___ Exercise text ___

The United Kingdom has begun practicing a policy of arresting innocent people, just so they can add them to their DNA database. The database, which was supposed to include only those who had been arrested after being suspected of committing a crime, is now growing faster than anyone ever thought it could.
When the DNA database was created, nearly everyone cried, “If you have nothing to hide, you have nothing to fear.” This new policy proves the exact point that people like me have been saying for years. Even if you have nothing to hide, you should still fear the encroachment of your civil liberties and privacy by government officials.
…the most grotesque and brazen undermining of our freedoms, we now know, is the theft of our very essence….police are routinely arresting innocent people specifically to secure their DNA samples.
Britain now boasts the largest DNA database in the world, with samples logged from 5.6 million people, of whom almost a million are known to be entirely innocent of any offence.
Let me repeat that for you. One million people are known to be entirely innocent of any offence.
Once you are on that database, it will take a minimum of a several month wait and a fee of £200 for the police to remove your name.
It is said, though the figures are disputed, that up to three- quarters of black men aged 18 to 35 are recorded on the DNA database.
How odd that this blatantly discriminatory statistic does not appear to trigger any sort of challenge under that other great New Labour achievement, the Human Rights Act, which is supposed to guarantee our rights to privacy, private life and equality under the law.
Not really odd. Black men get the shaft when it comes to crime statistics no matter what country you’re living in.
While some may argue that there are medical benefits to collecting everyone’s DNA, such as to help find cures to diseases, this should only be done on a voluntary basis. There are many people, who, even if it would save their own life, would not want their most private details in any database.
The deliberate policy to create a comprehensive national DNA database is one of those public policy matters which, like the introduction of ID cards and the ratification of the Lisbon Treaty, is deemed too important to be opened up to any sort of democratic scrutiny. It is policy-by-creep.
Indeed, the real scandal is that the exact implementation of the database has been passed down to unelected police commissioners who make up policy on the hoof about whose DNA should be retained and then whose should be erased.
Given the fact that the Crown Prosecution Service has already been in breach of a DNA database containing 4,000 murderers and rapists on the run was lost for an entire year, do we really want innocent people’s DNA placed into the database where it, too, can be lost? The UK government has already shown that they have a cavalier attitude towards our privacy simply by letting this scheme go forward. Why would you ever place your trust in them securing your DNA?
It is now clear, what we have to fear is the state itself. It is methodically [pdf] tracking all of us with CCTV and electronic data retention laws and, now, placing every UK citizen in a database, thus making everyone a criminal.

___

» **Task statement**
According to the text about the UK DNA database, how many people have samples logged in Britain's database? Rely only on the text about the UK DNA database.

___ Dataset ___

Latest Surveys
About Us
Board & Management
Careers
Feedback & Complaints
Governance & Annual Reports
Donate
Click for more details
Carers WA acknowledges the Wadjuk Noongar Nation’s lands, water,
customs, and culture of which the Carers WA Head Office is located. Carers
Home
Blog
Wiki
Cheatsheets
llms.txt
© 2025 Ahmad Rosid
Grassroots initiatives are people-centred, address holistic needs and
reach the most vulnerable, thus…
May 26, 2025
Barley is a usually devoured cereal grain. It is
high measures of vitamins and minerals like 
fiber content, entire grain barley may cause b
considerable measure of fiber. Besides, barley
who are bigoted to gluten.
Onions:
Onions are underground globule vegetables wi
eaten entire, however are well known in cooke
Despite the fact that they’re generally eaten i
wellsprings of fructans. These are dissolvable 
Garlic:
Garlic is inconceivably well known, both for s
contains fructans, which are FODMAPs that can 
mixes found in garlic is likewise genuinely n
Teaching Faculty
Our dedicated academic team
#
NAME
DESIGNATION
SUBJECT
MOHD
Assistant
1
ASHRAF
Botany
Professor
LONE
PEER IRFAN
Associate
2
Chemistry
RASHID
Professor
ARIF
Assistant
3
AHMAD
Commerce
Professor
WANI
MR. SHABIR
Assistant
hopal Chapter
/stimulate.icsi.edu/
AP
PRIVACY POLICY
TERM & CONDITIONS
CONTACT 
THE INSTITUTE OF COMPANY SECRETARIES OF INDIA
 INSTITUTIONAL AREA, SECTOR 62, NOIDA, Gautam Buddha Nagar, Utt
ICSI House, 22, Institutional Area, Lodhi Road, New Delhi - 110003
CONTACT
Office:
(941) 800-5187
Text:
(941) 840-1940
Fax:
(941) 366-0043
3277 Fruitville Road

___

» **Task solution**
5.6 million people